## Your instructions
Could every entry be set down once more, exactly as given?
**** Materials provided
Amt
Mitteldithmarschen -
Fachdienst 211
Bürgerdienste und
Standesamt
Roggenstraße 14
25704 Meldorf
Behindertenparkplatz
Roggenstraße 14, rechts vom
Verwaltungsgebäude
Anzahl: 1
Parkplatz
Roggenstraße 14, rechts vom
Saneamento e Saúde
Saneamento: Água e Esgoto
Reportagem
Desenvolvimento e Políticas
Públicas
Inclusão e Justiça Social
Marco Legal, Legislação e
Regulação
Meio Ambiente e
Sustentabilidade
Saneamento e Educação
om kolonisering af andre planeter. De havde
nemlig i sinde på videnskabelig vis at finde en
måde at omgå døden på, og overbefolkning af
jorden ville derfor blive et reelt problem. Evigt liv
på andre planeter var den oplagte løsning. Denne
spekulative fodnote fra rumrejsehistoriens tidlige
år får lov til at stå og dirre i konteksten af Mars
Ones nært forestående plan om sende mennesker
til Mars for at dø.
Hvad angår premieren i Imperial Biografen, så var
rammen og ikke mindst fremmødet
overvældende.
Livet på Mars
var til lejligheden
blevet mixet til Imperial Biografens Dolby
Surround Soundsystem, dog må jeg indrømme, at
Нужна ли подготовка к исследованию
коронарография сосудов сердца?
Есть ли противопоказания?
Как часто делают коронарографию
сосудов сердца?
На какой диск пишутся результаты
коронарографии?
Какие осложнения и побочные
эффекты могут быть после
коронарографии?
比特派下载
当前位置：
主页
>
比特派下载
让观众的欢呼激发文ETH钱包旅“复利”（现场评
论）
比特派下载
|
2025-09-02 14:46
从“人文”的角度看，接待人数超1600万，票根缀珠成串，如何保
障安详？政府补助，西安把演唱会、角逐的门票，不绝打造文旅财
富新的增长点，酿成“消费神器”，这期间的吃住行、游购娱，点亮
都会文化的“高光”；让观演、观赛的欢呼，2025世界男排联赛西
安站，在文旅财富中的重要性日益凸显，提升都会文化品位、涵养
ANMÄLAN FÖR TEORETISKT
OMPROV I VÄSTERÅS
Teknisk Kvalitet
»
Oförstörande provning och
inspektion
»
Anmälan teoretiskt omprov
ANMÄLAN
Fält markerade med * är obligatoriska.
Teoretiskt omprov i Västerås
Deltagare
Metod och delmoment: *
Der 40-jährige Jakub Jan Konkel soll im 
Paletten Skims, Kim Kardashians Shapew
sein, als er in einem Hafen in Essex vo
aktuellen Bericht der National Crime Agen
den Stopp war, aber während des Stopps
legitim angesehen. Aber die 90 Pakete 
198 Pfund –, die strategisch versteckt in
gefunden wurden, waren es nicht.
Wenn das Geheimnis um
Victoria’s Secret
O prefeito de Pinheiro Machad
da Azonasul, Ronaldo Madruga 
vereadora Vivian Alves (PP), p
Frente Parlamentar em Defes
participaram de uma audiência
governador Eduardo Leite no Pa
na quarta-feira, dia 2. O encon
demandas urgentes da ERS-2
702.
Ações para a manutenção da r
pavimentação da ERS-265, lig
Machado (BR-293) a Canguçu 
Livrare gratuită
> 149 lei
********
## Solution for this problem
Amt
Mitteldithmarschen -
Fachdienst 211
Bürgerdienste und
Standesamt
Roggenstraße 14
25704 Meldorf
Behindertenparkplatz
Roggenstraße 14, rechts vom
Verwaltungsgebäude
Anzahl: 1
Parkplatz
Roggenstraße 14, rechts vom
Saneamento e Saúde
Saneamento: Água e Esgoto
Reportagem
Desenvolvimento e Políticas
Públicas
Inclusão e Justiça Social
Marco Legal, Legislação e
Regulação
Meio Ambiente e
Sustentabilidade
Saneamento e Educação
om kolonisering af andre planeter. De havde
nemlig i sinde på videnskabelig vis at finde en
måde at omgå døden på, og overbefolkning af
jorden ville derfor blive et reelt problem. Evigt liv
på andre planeter var den oplagte løsning. Denne
spekulative fodnote fra rumrejsehistoriens tidlige
år får lov til at stå og dirre i konteksten af Mars
Ones nært forestående plan om sende mennesker
til Mars for at dø.
Hvad angår premieren i Imperial Biografen, så var
rammen og ikke mindst fremmødet
overvældende.
Livet på Mars
var til lejligheden
blevet mixet til Imperial Biografens Dolby
Surround Soundsystem, dog må jeg indrømme, at
Нужна ли подготовка к исследованию
коронарография сосудов сердца?
Есть ли противопоказания?
Как часто делают коронарографию
сосудов сердца?
На какой диск пишутся результаты
коронарографии?
Какие осложнения и побочные
эффекты могут быть после
коронарографии?
比特派下载
当前位置：
主页
>
比特派下载
让观众的欢呼激发文ETH钱包旅“复利”（现场评
论）
比特派下载
|
2025-09-02 14:46
从“人文”的角度看，接待人数超1600万，票根缀珠成串，如何保
障安详？政府补助，西安把演唱会、角逐的门票，不绝打造文旅财
富新的增长点，酿成“消费神器”，这期间的吃住行、游购娱，点亮
都会文化的“高光”；让观演、观赛的欢呼，2025世界男排联赛西
安站，在文旅财富中的重要性日益凸显，提升都会文化品位、涵养
ANMÄLAN FÖR TEORETISKT
OMPROV I VÄSTERÅS
Teknisk Kvalitet
»
Oförstörande provning och
inspektion
»
Anmälan teoretiskt omprov
ANMÄLAN
Fält markerade med * är obligatoriska.
Teoretiskt omprov i Västerås
Deltagare
Metod och delmoment: *
Der 40-jährige Jakub Jan Konkel soll im 
Paletten Skims, Kim Kardashians Shapew
sein, als er in einem Hafen in Essex vo
aktuellen Bericht der National Crime Agen
den Stopp war, aber während des Stopps
legitim angesehen. Aber die 90 Pakete 
198 Pfund –, die strategisch versteckt in
gefunden wurden, waren es nicht.
Wenn das Geheimnis um
Victoria’s Secret
O prefeito de Pinheiro Machad
da Azonasul, Ronaldo Madruga 
vereadora Vivian Alves (PP), p
Frente Parlamentar em Defes
participaram de uma audiência
governador Eduardo Leite no Pa
na quarta-feira, dia 2. O encon
demandas urgentes da ERS-2
702.
Ações para a manutenção da r
pavimentação da ERS-265, lig
Machado (BR-293) a Canguçu 
Livrare gratuită
> 149 lei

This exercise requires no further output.